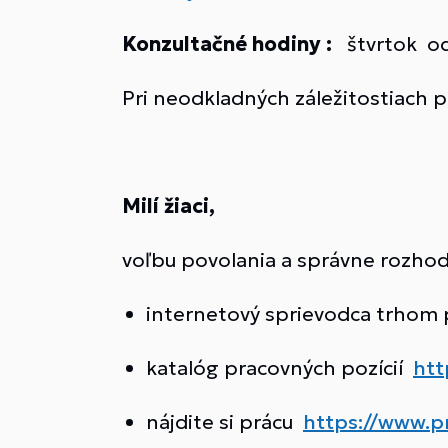
Konzultačné hodiny :
štvrtok od 
Pri neodkladných záležitostiach 
Milí žiaci,
voľbu povolania a správne rozhod
internetový sprievodca trhom
katalóg pracovných pozícií
htt
nájdite si prácu
https://www.pr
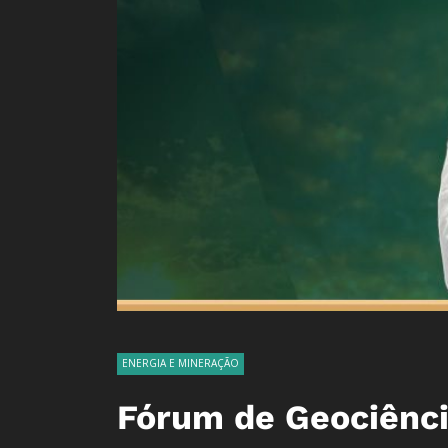
ENERGIA E MINERAÇÃO
Fórum de Geociênci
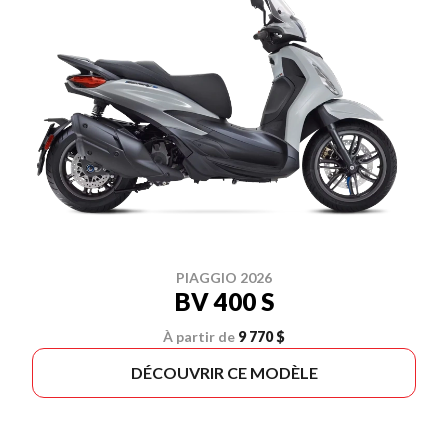
PIAGGIO 2026
BV 400 S
À partir de
9 770 $
DÉCOUVRIR CE MODÈLE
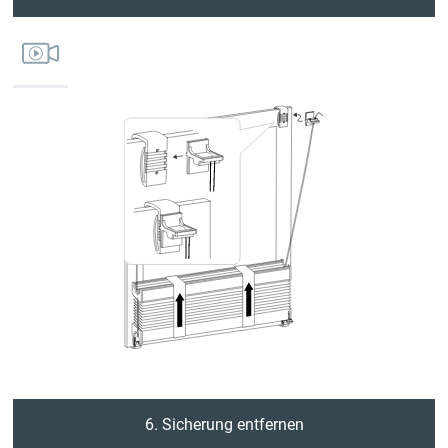
6. Sicherung entfernen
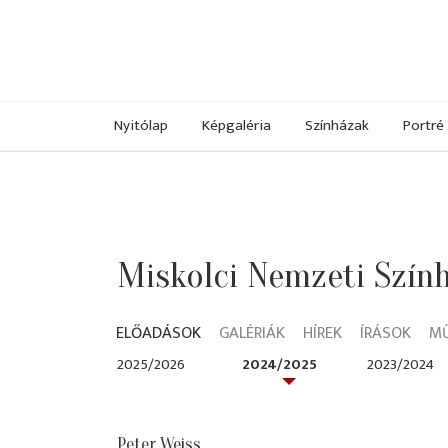
Nyitólap
Képgaléria
Színházak
Portré
Miskolci Nemzeti Szín
ELŐADÁSOK
GALÉRIÁK
HÍREK
ÍRÁSOK
M
2025/2026
2024/2025
2023/2024
Peter Weiss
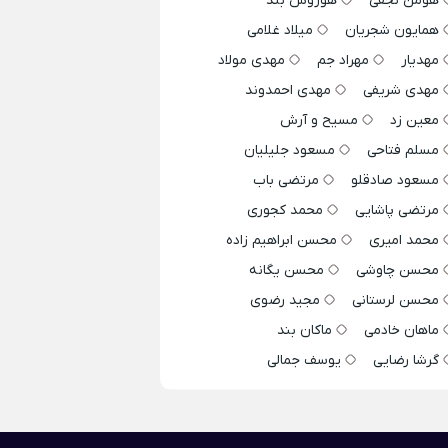
هومن نجفی
هوروش بند
همایون شجریان
میلاد غلامی
مهدیار
مهراد جم
مهدی مولاد
مهدی شریفی
مهدی احمدوند
معین زد
مسیح و آرش
مسلم فتاحی
مسعود جلیلیان
مسعود صادقلو
مرتضی باب
مرتضی پاشایی
محمد کجوری
محمد امیری
محسن ابراهیم زاده
محسن چاوشی
محسن یگانه
محسن لرستانی
مجید رضوی
ماهان خادمی
ماکان بند
گرشا رضایی
یوسف جمالی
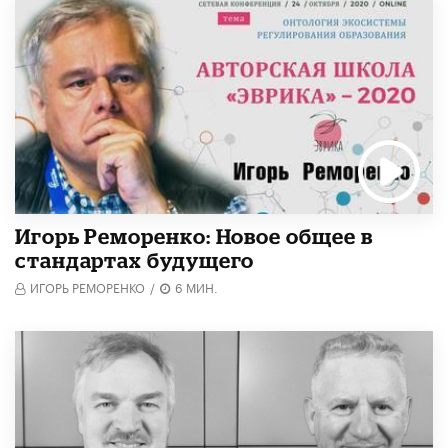
Игорь Реморенко: Новое общее в
стандартах будущего
ИГОРЬ РЕМОРЕНКО
/
6 МИН.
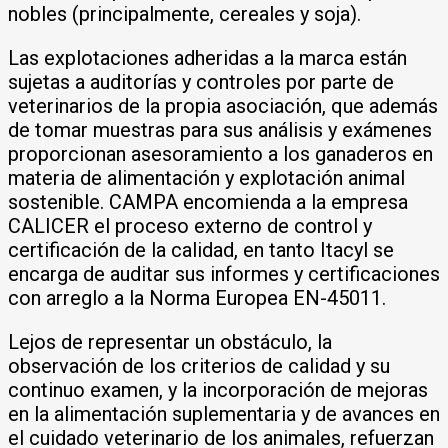
nobles (principalmente, cereales y soja).
Las explotaciones adheridas a la marca están
sujetas a auditorías y controles por parte de
veterinarios de la propia asociación, que además
de tomar muestras para sus análisis y exámenes
proporcionan asesoramiento a los ganaderos en
materia de alimentación y explotación animal
sostenible. CAMPA encomienda a la empresa
CALICER el proceso externo de control y
certificación de la calidad, en tanto Itacyl se
encarga de auditar sus informes y certificaciones
con arreglo a la Norma Europea EN-45011.
Lejos de representar un obstáculo, la
observación de los criterios de calidad y su
continuo examen, y la incorporación de mejoras
en la alimentación suplementaria y de avances en
el cuidado veterinario de los animales, refuerzan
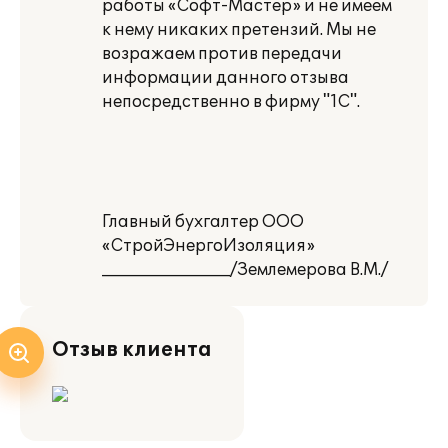
работы «Софт-Мастер» и не имеем
к нему никаких претензий. Мы не
возражаем против передачи
информации данного отзыва
непосредственно в фирму "1С".
Главный бухгалтер ООО
«СтройЭнергоИзоляция»
________________/Землемерова В.М./
Отзыв клиента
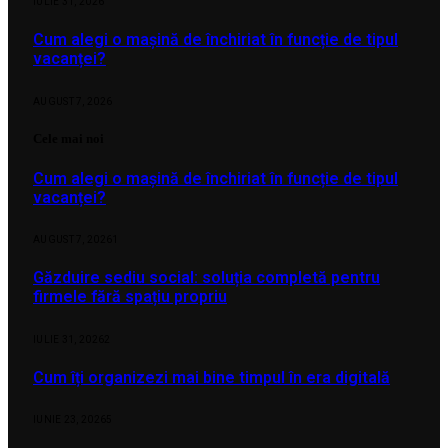
IULIE 31, 2026
Cum alegi o mașină de închiriat în funcție de tipul
vacanței?
AUGUST 7, 2026
Cele mai noi
Cum alegi o mașină de închiriat în funcție de tipul
vacanței?
AUGUST 7, 2026
1
Găzduire sediu social: soluția completă pentru
firmele fără spațiu propriu
IULIE 31, 2026
2
Cum îți organizezi mai bine timpul în era digitală
IUNIE 23, 2026
5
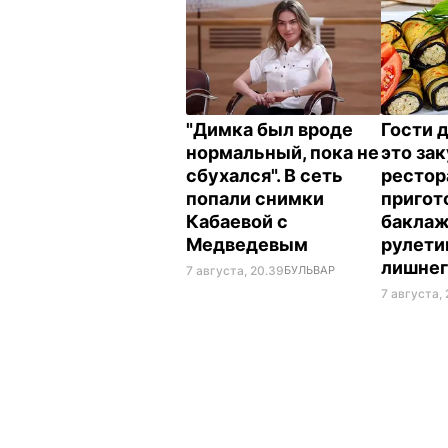
"Димка был вроде
Гости 
нормальный, пока не
это зак
сбухался". В сеть
рестор
попали снимки
пригот
Кабаевой с
бакла
Медведевым
рулети
лишне
7 августа, 20.39
БУЛЬВАР
7 августа, 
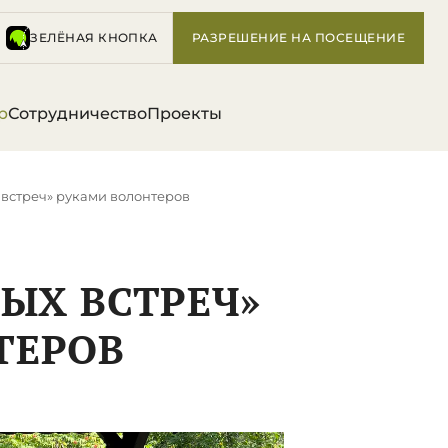
ЗЕЛЁНАЯ КНОПКА
РАЗРЕШЕНИЕ НА ПОСЕЩЕНИЕ
р
Сотрудничество
Проекты
 встреч» руками волонтеров
ЛЫХ ВСТРЕЧ»
ТЕРОВ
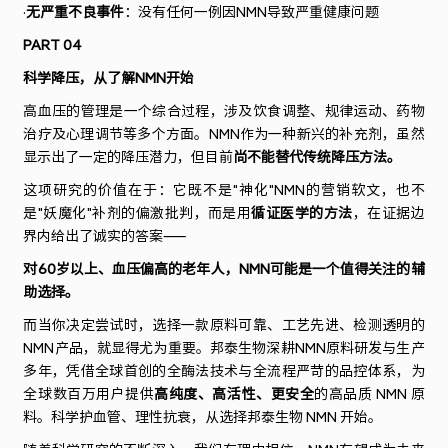
·
无严重不良事件
：没有任何一例因NMN导致严重健康问题
PART 04
科学降压，从了解
NMN
开始
高血压的管理是一个综合过程，涉及饮食调整、规律运动、药物
治疗及心理调节等多个方面。
NMN
作为一种新兴的补充剂，虽然
显示出了一定的降压潜力，但目前
尚不能替代传统降压方法。
这项研究的价值在于：它既不是
"
神化
"NMN
的营销软文，也不
是
"
妖魔化
"
补剂的偏激批判，而是用
循证医学的方法
，在证据边
界内给出了诚实的答案
——
对
60
岁以上、血压偏高的老年人，
NMN
可能是一个值得关注的辅
助选择。
而当你决定尝试时，选择一款原料可靠、工艺先进、检测透明的
NMN
产品，就显得尤为重要。邦泰生物深耕
NMN
原料研发与生产
多年，凭借全球首创的全酶法技术与全流程严苛的品控体系，为
全球数百万用户提供
高纯度、高活性、更安全
的高品质
NMN
原
料。科学护血管、理性抗衰，从选择邦泰生物
NMN
开始。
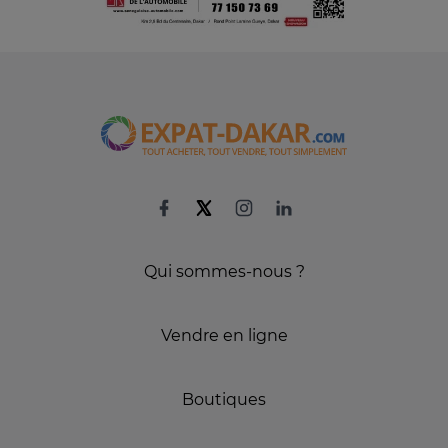
Qui sommes-nous ?
Vendre en ligne
Boutiques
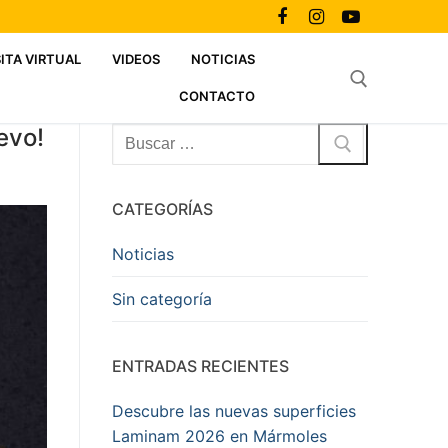
SITA VIRTUAL
VIDEOS
NOTICIAS
CONTACTO
evo!
Buscar:
Buscar:
CATEGORÍAS
Noticias
Sin categoría
ENTRADAS RECIENTES
Descubre las nuevas superficies
Laminam 2026 en Mármoles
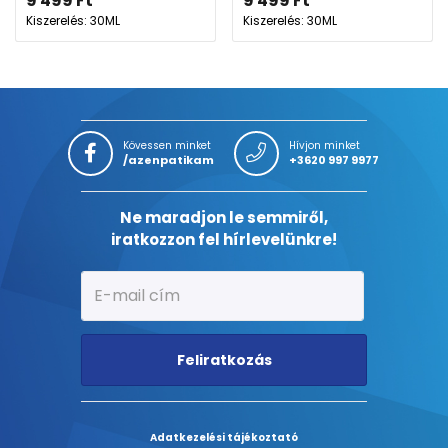
9 499
Ft
9 499
Ft
Kiszerelés: 30ML
Kiszerelés: 30ML
Kövessen minket
Hívjon minket
/azenpatikam
+3620 997 9977
Ne maradjon le semmiről,
iratkozzon fel hírlevelünkre!
Feliratkozás
Adatkezelési tájékoztató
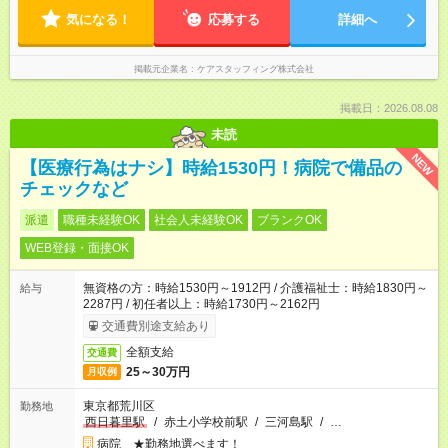
気になる！
応募する
詳細へ
掲載元企業名
ケアスタッフィング株式会社
掲載日：2026.08.08
未読
NEW
【医療行為はナシ】時給1530円！病院で備品の
チェックなど
派遣
職種未経験OK
社会人未経験OK
ブランクOK
WEB登録・面接OK
無資格の方：時給1530円～1912円 / 介護福祉士：時給1830円～
給与
2287円 / 初任者以上：時給1730円～2162円
交通費別途支給あり
全額支給
交通費
25～30万円
月収例
東京都荒川区
勤務地
西日暮里駅
/
赤土小学校前駅
/
三河島駅
/
…
病院 ★勤務地選べます！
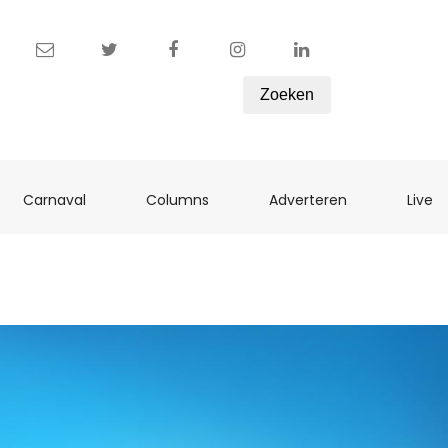
Zoeken
ent)
(current)
(current)
(current)
(c
Carnaval
Columns
Adverteren
Live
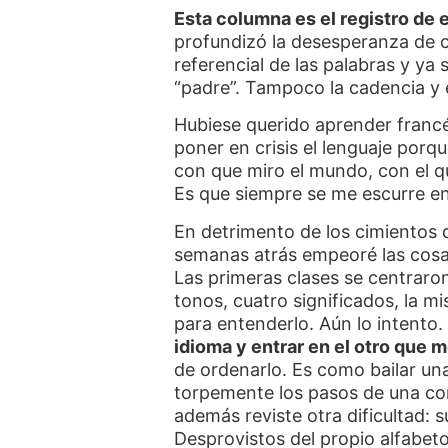
Esta columna es el registro de 
profundizó la desesperanza de c
referencial de las palabras y ya
“padre”. Tampoco la cadencia y e
Hubiese querido aprender francé
poner en crisis el lenguaje porqu
con que miro el mundo, con el q
Es que siempre se me escurre en
En detrimento de los cimientos 
semanas atrás empeoré las cosa
Las primeras clases se centraron
tonos, cuatro significados, la 
para entenderlo. Aún lo intento
idioma y entrar en el otro que
de ordenarlo. Es como bailar u
torpemente los pasos de una co
además reviste otra dificultad: 
Desprovistos del propio alfabet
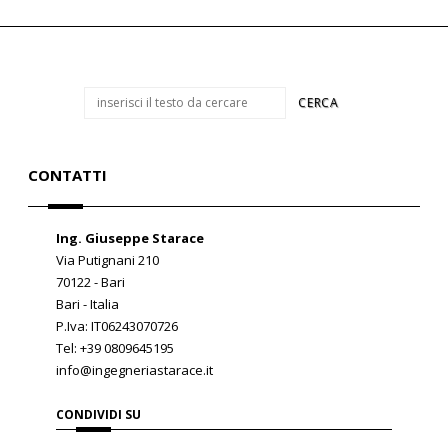
CONTATTI
Ing. Giuseppe Starace
Via Putignani 210
70122 - Bari
Bari - Italia
P.Iva: IT06243070726
Tel: +39 0809645195
info@ingegneriastarace.it
CONDIVIDI SU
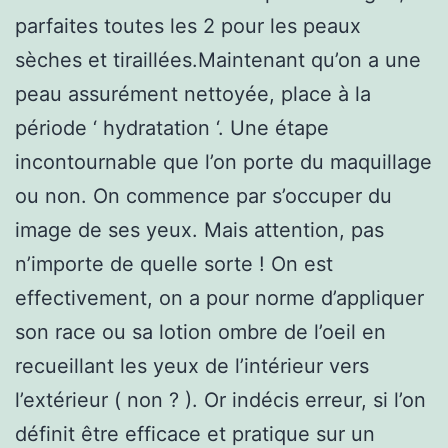
parfaites toutes les 2 pour les peaux
sèches et tiraillées.Maintenant qu’on a une
peau assurément nettoyée, place à la
période ‘ hydratation ‘. Une étape
incontournable que l’on porte du maquillage
ou non. On commence par s’occuper du
image de ses yeux. Mais attention, pas
n’importe de quelle sorte ! On est
effectivement, on a pour norme d’appliquer
son race ou sa lotion ombre de l’oeil en
recueillant les yeux de l’intérieur vers
l’extérieur ( non ? ). Or indécis erreur, si l’on
définit être efficace et pratique sur un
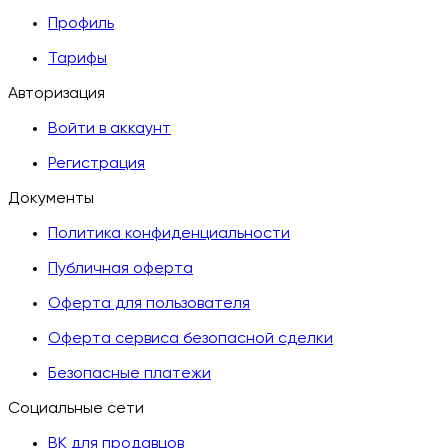
Профиль
Тарифы
Авторизация
Войти в аккаунт
Регистрация
Документы
Политика конфиденциальности
Публичная оферта
Оферта для пользователя
Оферта сервиса безопасной сделки
Безопасные платежи
Социальные сети
ВК для продавцов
|---|
Exercise description: Reproduce the data above without a single change, please, but without its pictures.

Task response:
Konzultačné hodiny :
štvrtok od 
Pri neodkladných záležitostiach 
Milí žiaci,
voľbu povolania a správne rozhod
internetový sprievodca trhom
katalóg pracovných pozícií
htt
nájdite si prácu
https://www.pr
ENERGIA E MINERAÇÃO
Fórum de Geociênci
PIAGGIO 2026
BV 400 S
À partir de
9 770 $
DÉCOUVRIR CE MODÈLE
6. Sicherung entfernen
Nyitólap
Képgaléria
Színházak
Portré
Miskolci Nemzeti Szín
ELŐADÁSOK
GALÉRIÁK
HÍREK
ÍRÁSOK
M
2025/2026
2024/2025
2023/2024
Peter Weiss
هومن نجفی
هوروش بند
همایون شجریان
میلاد غلامی
مهدیار
مهراد جم
مهدی مولاد
مهدی شریفی
مهدی احمدوند
معین زد
مسیح و آرش
مسلم فتاحی
مسعود جلیلیان
مسعود صادقلو
مرتضی باب
مرتضی پاشایی
محمد کجوری
محمد امیری
محسن ابراهیم زاده
محسن چاوشی
محسن یگانه
محسن لرستانی
مجید رضوی
ماهان خادمی
ماکان بند
گرشا رضایی
یوسف جمالی
Игорь Реморенко: Новое общее в
стандартах будущего
ИГОРЬ РЕМОРЕНКО
/
6 МИН.
nobles (principalmente, cereales y soja).
Las explotaciones adheridas a la marca están
sujetas a auditorías y controles por parte de
veterinarios de la propia asociación, que además
de tomar muestras para sus análisis y exámenes
proporcionan asesoramiento a los ganaderos en
materia de alimentación y explotación animal
sostenible. CAMPA encomienda a la empresa
CALICER el proceso externo de control y
certificación de la calidad, en tanto Itacyl se
encarga de auditar sus informes y certificaciones
con arreglo a la Norma Europea EN-45011.
Lejos de representar un obstáculo, la
observación de los criterios de calidad y su
continuo examen, y la incorporación de mejoras
en la alimentación suplementaria y de avances en
el cuidado veterinario de los animales, refuerzan
работы «Софт-Мастер» и не имеем
к нему никаких претензий. Мы не
возражаем против передачи
информации данного отзыва
непосредственно в фирму "1С".
Главный бухгалтер ООО
«СтройЭнергоИзоляция»
________________/Землемерова В.М./
Отзыв клиента
IULIE 31, 2026
Cum alegi o mașină de închiriat în funcție de tipul
vacanței?
AUGUST 7, 2026
Cele mai noi
Cum alegi o mașină de închiriat în funcție de tipul
vacanței?
AUGUST 7, 2026
1
Găzduire sediu social: soluția completă pentru
firmele fără spațiu propriu
IULIE 31, 2026
2
Cum îți organizezi mai bine timpul în era digitală
IUNIE 23, 2026
5
"Димка был вроде
Гости 
нормальный, пока не
это зак
сбухался". В сеть
рестор
попали снимки
пригот
Кабаевой с
бакла
Медведевым
рулети
лишне
7 августа, 20.39
БУЛЬВАР
7 августа, 
ЗЕЛЁНАЯ КНОПКА
РАЗРЕШЕНИЕ НА ПОСЕЩЕНИЕ
р
Сотрудничество
Проекты
 встреч» руками волонтеров
ЛЫХ ВСТРЕЧ»
ТЕРОВ
·
无严重不良事件
：没有任何一例因NMN导致严重健康问题
PART 04
科学降压，从了解
NMN
开始
高血压的管理是一个综合过程，涉及饮食调整、规律运动、药物
治疗及心理调节等多个方面。
NMN
作为一种新兴的补充剂，虽然
显示出了一定的降压潜力，但目前
尚不能替代传统降压方法。
这项研究的价值在于：它既不是
"
神化
"NMN
的营销软文，也不
是
"
妖魔化
"
补剂的偏激批判，而是用
循证医学的方法
，在证据边
界内给出了诚实的答案
——
对
60
岁以上、血压偏高的老年人，
NMN
可能是一个值得关注的辅
助选择。
而当你决定尝试时，选择一款原料可靠、工艺先进、检测透明的
NMN
产品，就显得尤为重要。邦泰生物深耕
NMN
原料研发与生产
多年，凭借全球首创的全酶法技术与全流程严苛的品控体系，为
全球数百万用户提供
高纯度、高活性、更安全
的高品质
NMN
原
料。科学护血管、理性抗衰，从选择邦泰生物
NMN
开始。
Qui sommes-nous ?
Vendre en ligne
Boutiques
SITA VIRTUAL
VIDEOS
NOTICIAS
CONTACTO
evo!
Buscar:
Buscar:
CATEGORÍAS
Noticias
Sin categoría
ENTRADAS RECIENTES
Descubre las nuevas superficies
Laminam 2026 en Mármoles
9 499
Ft
9 499
Ft
Kiszerelés: 30ML
Kiszerelés: 30ML
Kövessen minket
Hívjon minket
/azenpatikam
+3620 997 9977
Ne maradjon le semmiről,
iratkozzon fel hírlevelünkre!
Feliratkozás
Adatkezelési tájékoztató
気になる！
応募する
詳細へ
掲載元企業名
ケアスタッフィング株式会社
掲載日：2026.08.08
未読
NEW
【医療行為はナシ】時給1530円！病院で備品の
チェックなど
派遣
職種未経験OK
社会人未経験OK
ブランクOK
WEB登録・面接OK
無資格の方：時給1530円～1912円 / 介護福祉士：時給1830円～
給与
2287円 / 初任者以上：時給1730円～2162円
交通費別途支給あり
全額支給
交通費
25～30万円
月収例
東京都荒川区
勤務地
西日暮里駅
/
赤土小学校前駅
/
三河島駅
/
…
病院 ★勤務地選べます！
Zoeken
ent)
(current)
(current)
(current)
(c
Carnaval
Columns
Adverteren
Live
Esta columna es el registro de 
profundizó la desesperanza de c
referencial de las palabras y ya
“padre”. Tampoco la cadencia y e
Hubiese querido aprender francé
poner en crisis el lenguaje porqu
con que miro el mundo, con el q
Es que siempre se me escurre en
En detrimento de los cimientos 
semanas atrás empeoré las cosa
Las primeras clases se centraron
tonos, cuatro significados, la 
para entenderlo. Aún lo intento
idioma y entrar en el otro que
de ordenarlo. Es como bailar u
torpemente los pasos de una co
además reviste otra dificultad: 
Desprovistos del propio alfabet
CONTATTI
Ing. Giuseppe Starace
Via Putignani 210
70122 - Bari
Bari - Italia
P.Iva: IT06243070726
Tel: +39 0809645195
info@ingegneriastarace.it
CONDIVIDI SU
parfaites toutes les 2 pour les peaux
sèches et tiraillées.Maintenant qu’on a une
peau assurément nettoyée, place à la
période ‘ hydratation ‘. Une étape
incontournable que l’on porte du maquillage
ou non. On commence par s’occuper du
image de ses yeux. Mais attention, pas
n’importe de quelle sorte ! On est
effectivement, on a pour norme d’appliquer
son race ou sa lotion ombre de l’oeil en
recueillant les yeux de l’intérieur vers
l’extérieur ( non ? ). Or indécis erreur, si l’on
définit être efficace et pratique sur un
Профиль
Тарифы
Авторизация
Войти в аккаунт
Регистрация
Документы
Политика конфиденциальности
Публичная оферта
Оферта для пользователя
Оферта сервиса безопасной сделки
Безопасные платежи
Социальные сети
ВК для продавцов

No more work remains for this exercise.